WHAT YOU ARE ASKED TO DO:
Below are records; reply with nothing but the number of lines in them that contain "стандарты".

*** THE DATA Section Begins ***

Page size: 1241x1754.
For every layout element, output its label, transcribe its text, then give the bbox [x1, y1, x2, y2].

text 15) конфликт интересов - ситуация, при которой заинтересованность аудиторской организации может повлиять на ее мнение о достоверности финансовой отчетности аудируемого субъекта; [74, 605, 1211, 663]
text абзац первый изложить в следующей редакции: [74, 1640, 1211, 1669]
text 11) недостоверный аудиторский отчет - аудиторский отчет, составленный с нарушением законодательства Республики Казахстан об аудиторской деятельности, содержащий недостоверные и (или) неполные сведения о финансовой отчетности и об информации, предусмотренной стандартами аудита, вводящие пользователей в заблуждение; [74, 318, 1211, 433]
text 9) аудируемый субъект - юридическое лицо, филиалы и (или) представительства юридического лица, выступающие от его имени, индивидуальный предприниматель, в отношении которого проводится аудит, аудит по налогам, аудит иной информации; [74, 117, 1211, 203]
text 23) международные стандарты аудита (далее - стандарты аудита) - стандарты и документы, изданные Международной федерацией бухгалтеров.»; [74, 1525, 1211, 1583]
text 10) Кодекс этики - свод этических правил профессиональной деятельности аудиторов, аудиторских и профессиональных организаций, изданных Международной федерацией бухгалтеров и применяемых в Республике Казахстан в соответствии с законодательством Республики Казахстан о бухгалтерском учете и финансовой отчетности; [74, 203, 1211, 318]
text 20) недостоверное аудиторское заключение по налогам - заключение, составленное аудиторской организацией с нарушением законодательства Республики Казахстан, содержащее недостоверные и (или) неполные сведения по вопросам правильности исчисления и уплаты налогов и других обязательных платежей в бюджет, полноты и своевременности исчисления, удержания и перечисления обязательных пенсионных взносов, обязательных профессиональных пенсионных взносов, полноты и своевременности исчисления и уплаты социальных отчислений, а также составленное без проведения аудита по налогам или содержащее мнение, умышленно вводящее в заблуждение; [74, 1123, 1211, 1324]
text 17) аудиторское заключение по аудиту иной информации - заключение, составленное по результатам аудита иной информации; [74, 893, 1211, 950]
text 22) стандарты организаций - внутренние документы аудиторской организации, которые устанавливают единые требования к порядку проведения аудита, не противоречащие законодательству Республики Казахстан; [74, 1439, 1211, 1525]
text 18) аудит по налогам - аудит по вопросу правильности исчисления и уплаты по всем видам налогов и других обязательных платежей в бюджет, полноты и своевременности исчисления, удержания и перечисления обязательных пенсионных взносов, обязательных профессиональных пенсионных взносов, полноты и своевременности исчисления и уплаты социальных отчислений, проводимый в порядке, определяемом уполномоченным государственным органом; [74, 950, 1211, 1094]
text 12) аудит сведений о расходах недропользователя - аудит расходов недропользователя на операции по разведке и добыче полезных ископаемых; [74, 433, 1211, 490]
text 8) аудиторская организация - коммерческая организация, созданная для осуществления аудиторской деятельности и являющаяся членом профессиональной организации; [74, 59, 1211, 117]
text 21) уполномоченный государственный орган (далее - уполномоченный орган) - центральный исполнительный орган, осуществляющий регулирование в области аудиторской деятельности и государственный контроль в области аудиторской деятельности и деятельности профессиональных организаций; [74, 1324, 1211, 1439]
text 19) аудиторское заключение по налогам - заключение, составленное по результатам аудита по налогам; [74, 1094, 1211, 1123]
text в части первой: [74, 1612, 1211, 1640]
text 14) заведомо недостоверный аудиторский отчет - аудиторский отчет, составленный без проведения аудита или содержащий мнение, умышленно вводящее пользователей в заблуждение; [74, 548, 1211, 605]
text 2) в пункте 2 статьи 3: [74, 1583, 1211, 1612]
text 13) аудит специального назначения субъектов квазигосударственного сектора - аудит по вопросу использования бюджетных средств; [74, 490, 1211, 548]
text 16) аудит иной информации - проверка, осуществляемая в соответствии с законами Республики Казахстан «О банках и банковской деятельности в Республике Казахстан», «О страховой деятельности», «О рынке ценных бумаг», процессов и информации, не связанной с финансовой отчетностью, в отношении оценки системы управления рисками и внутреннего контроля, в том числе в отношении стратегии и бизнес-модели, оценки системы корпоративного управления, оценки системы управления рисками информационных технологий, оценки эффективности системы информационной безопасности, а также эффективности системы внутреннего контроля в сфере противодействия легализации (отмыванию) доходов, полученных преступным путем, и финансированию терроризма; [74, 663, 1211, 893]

*** THE DATA Section Ends ***

EXERCISE OUTPUT:
2